__Directions__:
(a) Answer these from the post on peer-to-peer file storage, one line each:
(i) Which peer-to-peer network does the post name as the impetus for writing it?
(ii) Under naive duplication, what does the redundancy factor D always equal?
(iii) What encoding is used to implement the "jewels" solution?
(b) Pick up the post on peer-to-peer file storage after its final sentence and keep writing it.

─── Supplied passage ───

This immediately reminded me of the aforementioned concept, as I felt it represented a particularly elegant solution to these problems. I did a quick Google search and learned that apparently, nowadays, “erasure coding is standard practice” among cloud storage providers. I even came across this article on the subject that appears very similar to what I had in mind. Yet, it did not appear that the technique was as widely understood and widely applied as it could be, and I felt this could be a good occasion to raise more awareness of the technologies it touches and the power and flexibility they lend. Since I’ve also lately been working on an initiative to address the economic problems of open source innovation, I felt I could kill two birds, as the terrible saying goes, by taking this on now, and so I decided to write the long-overdue proof-of-concept for wide consumption. So here goes — indulge me as I tell you about Jewel.

This is a story about technology, about people, and about value. It’s about all of these things at once, and although some fancy math is part of the story, I would say that it is only incidental to the broader points I’d like to make here, so honestly, feel free to skim the technical portions and read sections in any order you like — it will not take away from the essence, and I’ve even included a table of contents here for you to plan your approach. Indeed, I’m not sure how much of the technical aspects in this post (if any of it) will even be novel. By the end of this post, I hope you’ll walk away with an armchair appreciation of some neat math and how it could be applied in engineering, and side by side with that, gain some insight into the creation of value in the world and some food for thought on how we might do it more effectively.

Now, let’s roll up our sleeves and attend to the problem at hand!

Table of Contents

    The Problem

    The essential problem a peer-to-peer filesystem needs to solve is this:

    How can we securely store your data so that you can access it from anywhere at any time while minimizing the amount of storage used as well as the time taken to retrieve it?

    Note that, for now, we are considering the specific problem of private file hosting rather than file sharing — you want to store your files “in the cloud” but, perhaps, don’t want to use one of the mainstream client and server style cloud storage providers such as Google Drive or Dropbox. Instead, you want to use a peer-to-peer network like Filecoin as your small way of sticking it to The Man and investing in decentralized infrastructure (incidentally, Filecoin was the impetus for this post).

    There are many possible solutions, and we’ll go over some of them in order from simple to sophisticated, while discussing the benefits and drawbacks of each approach. Finally, we’ll get to the main solution that we are interested in in this post, “jewels,” implemented using Reed-Solomon encoding.

    Solution A: Naive duplication

    Store N copies of the file, each on a different peer (i.e. using N peers). Then, as long as at least one peer is available, you can get your file.

    The way to make this solution more reliable is to increase N, and in this way we can get arbitrarily close to 100% availability. The cost is high redundancy (extra space used). We are only interested in the file itself, and a single copy suffices, yet, there are all these other copies just sitting around taking up space to shore up for the worst-case scenario. For this solution, the redundancy factor (let’s call it D) always equals the number of peers N used for storage.

    Solution B: Sharding

    Divide the file into K evenly-sized pieces or “shards” and store them, as before, across N peers. Individual peers may have more than one shard, but not necessarily the entire file. As a result, with this scheme, we’d need a certain minimum number of peers M to be online in order to get our data.

─── Information shown ───

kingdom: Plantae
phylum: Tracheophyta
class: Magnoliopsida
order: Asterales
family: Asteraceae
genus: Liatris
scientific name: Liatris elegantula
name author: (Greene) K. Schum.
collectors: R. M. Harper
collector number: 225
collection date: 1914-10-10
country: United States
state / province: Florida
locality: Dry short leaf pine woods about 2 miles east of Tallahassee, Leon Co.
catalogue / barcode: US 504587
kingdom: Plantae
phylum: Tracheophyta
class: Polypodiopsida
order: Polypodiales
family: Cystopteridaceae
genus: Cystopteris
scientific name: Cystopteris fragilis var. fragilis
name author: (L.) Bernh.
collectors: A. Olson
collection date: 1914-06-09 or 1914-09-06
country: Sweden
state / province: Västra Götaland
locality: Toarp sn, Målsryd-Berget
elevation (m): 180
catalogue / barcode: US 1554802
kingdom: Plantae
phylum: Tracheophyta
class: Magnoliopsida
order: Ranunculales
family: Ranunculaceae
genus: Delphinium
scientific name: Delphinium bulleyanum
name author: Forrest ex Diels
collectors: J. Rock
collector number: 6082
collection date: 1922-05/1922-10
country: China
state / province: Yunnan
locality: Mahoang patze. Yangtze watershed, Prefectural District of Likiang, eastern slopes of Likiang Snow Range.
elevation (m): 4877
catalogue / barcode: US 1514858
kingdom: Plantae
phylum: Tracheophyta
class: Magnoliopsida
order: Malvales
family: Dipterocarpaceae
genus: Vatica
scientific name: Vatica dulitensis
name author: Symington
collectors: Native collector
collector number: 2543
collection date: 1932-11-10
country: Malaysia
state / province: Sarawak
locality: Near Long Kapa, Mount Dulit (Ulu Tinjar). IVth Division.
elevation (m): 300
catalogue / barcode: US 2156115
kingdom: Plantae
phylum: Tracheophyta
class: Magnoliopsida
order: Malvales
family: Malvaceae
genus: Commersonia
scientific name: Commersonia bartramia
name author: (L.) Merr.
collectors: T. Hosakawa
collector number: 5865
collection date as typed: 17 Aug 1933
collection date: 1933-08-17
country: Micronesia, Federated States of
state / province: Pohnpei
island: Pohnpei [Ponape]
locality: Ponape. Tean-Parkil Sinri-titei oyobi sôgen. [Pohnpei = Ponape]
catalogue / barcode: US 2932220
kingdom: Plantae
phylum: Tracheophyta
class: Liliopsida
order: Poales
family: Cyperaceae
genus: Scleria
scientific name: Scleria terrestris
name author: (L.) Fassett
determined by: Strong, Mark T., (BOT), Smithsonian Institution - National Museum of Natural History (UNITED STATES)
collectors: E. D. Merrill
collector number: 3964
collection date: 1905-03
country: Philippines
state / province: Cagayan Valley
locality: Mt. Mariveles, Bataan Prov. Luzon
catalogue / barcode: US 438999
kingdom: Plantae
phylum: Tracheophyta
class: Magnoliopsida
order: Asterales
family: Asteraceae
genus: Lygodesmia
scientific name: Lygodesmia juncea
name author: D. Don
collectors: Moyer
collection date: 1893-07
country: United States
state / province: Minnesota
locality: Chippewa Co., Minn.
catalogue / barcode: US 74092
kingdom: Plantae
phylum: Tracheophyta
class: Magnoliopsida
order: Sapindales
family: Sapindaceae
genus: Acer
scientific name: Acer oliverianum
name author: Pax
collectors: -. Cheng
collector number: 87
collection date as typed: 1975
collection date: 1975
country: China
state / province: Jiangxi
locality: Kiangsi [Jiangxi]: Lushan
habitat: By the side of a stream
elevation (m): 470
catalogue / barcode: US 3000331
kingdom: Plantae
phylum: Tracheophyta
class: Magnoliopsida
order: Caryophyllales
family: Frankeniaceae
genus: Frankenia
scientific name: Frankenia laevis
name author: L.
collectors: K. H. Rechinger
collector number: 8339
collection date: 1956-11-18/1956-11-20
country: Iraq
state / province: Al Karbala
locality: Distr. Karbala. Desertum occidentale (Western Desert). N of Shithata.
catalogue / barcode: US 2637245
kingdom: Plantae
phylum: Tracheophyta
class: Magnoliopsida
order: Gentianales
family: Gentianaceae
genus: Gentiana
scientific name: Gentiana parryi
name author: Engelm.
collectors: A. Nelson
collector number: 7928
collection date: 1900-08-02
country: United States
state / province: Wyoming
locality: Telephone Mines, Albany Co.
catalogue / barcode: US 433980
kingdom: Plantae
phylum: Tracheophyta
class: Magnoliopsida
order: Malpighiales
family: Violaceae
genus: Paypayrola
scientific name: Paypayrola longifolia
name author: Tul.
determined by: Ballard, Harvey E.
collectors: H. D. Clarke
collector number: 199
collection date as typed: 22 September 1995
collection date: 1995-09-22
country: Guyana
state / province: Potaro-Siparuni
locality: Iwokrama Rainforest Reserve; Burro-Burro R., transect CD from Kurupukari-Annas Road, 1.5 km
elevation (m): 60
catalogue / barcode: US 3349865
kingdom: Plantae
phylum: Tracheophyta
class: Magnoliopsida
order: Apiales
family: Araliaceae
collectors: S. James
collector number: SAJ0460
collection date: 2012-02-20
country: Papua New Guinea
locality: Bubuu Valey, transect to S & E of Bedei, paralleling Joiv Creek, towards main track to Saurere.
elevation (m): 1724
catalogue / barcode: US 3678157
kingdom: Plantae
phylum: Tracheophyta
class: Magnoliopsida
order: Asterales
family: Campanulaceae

───

__Task-by-task answers__:
(a)
(i) Filecoin.
(ii) The number of peers N used for storage.
(iii) Reed-Solomon encoding.

(b)
    As an example, say we’d like to store a file across 3 peers, so that N=3. In solution A, this means that D=3 as well, i.e. we are storing 3x as much data as the size of the file.

    For solution B, if we divide the file into 3 shards (call them 1, 2 and 3) and then stripe them across the 3 peers as [1,2,3], [1,2,3], [1,2,3], then this is identical to solution A. But we could also stripe the shards as [1,2], [1,3], [2,3] (as in the figure above), and in this case, D=2 (since we store two copies of every shard), and we need at least 2 peers to be online in order to get our file.

    As this example illustrates, the main value of this solution is decoupling. It decouples the number of peers used for storage (N), the redundancy (D), and the minimum number of online peers needed (M), giving us the flexibility to tune these to our liking, or even, possibly, learn or dynamically tune the values in response to network health. In particular, this reduces to solution A in the boundary case where we store the full set of shards on each peer, as we saw.

    By virtue of this decoupling, this solution opens up new possibilities, as exemplified by the remaining solutions.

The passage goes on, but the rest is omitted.